Sunday, July 10, 2011

What next for women's rights in Morocco?

While the recent referendum enshrines equality for women in the Moroccan constitution, further action is needed to ensure reforms for female equality are implemented, says a leading campaigner for women’s rights.

Quoted in The Guardian last week, Rabéa Naciri is the former president of the Association Démocratique des Femmes du Maroc, one of the largest non-governmental organisations (NGOs) in Morocco focused on women's rights, and now sits on its steering committee. She is also a professor at the University of Rabat, and served on the progress advisory group for the UN Women justice report published on Wednesday.

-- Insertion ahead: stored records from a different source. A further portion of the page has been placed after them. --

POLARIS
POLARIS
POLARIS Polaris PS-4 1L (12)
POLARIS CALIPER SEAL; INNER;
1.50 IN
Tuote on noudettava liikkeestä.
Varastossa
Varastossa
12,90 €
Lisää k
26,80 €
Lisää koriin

Despite the Mudwana Family Code (2004) which saw important changes to marriage, divorce and property laws and the recent "yes" vote on the constitution which will cement women’s equality, Ms Naciri says there are still significant barriers for women seeking justice in Morocco.

"Many women aren't literate and so obviously their understanding of the judicial system is weak," she says. "Poverty is an issue too – legal fees, transport costs, the means to get around. In fact, many women don't have freedom of movement. As well as the social issues, there's also cultural practice. For example, it can bring shame if a woman takes a member of her family or her spouse to court – it can be a difficult experience to go through and can be perceived badly."

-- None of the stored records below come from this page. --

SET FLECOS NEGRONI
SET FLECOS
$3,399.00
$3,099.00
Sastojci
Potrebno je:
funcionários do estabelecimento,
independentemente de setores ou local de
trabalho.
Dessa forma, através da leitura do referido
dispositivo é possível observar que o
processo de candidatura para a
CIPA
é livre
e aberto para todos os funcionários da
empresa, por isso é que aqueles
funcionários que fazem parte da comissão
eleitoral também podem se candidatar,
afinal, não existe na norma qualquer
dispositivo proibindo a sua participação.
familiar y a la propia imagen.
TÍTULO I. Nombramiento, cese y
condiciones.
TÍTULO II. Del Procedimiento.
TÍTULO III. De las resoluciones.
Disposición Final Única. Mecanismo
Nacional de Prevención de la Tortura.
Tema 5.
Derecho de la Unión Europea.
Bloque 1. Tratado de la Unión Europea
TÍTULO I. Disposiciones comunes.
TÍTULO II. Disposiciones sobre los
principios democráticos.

There's also the attitude and outlook of the legal professionals. "I don't mean to generalise, but some have a tendency to take sides and moralise. The whole patriarchal system kicks in. Some will position themselves against the woman as they don't believe she should be asking for a divorce. Even if she has the right to ask for a divorce, if her husband doesn't beat her and still provides for the family, magistrates may be against divorce and make women provide concrete reasons to justify it."

Since the Family Code was adopted, efforts have been made by the state and the government to provide better access to justice especially through family tribunals – steps such as information centres for women, training for lawyers on women's rights and recruiting social workers to advise and support women. But the bulk of the work is being done by NGOs - women's organisations and feminist groups - which have set up their own advice centres in addition to the government ones.

These services are still thin on the ground but are a crucial support, according to Naciri, who describes the implementation of the Family Code as "a social and political challenge for Morocco", especially on issues like violence. Official statistics show that, as is so often the case, those who carry out violence are usually the husbands. What is needed now is a network of services for women who've suffered discrimination and violence, to guide them through the whole process from the complaint to the police, through medical checks and right to the courts, says Naciri.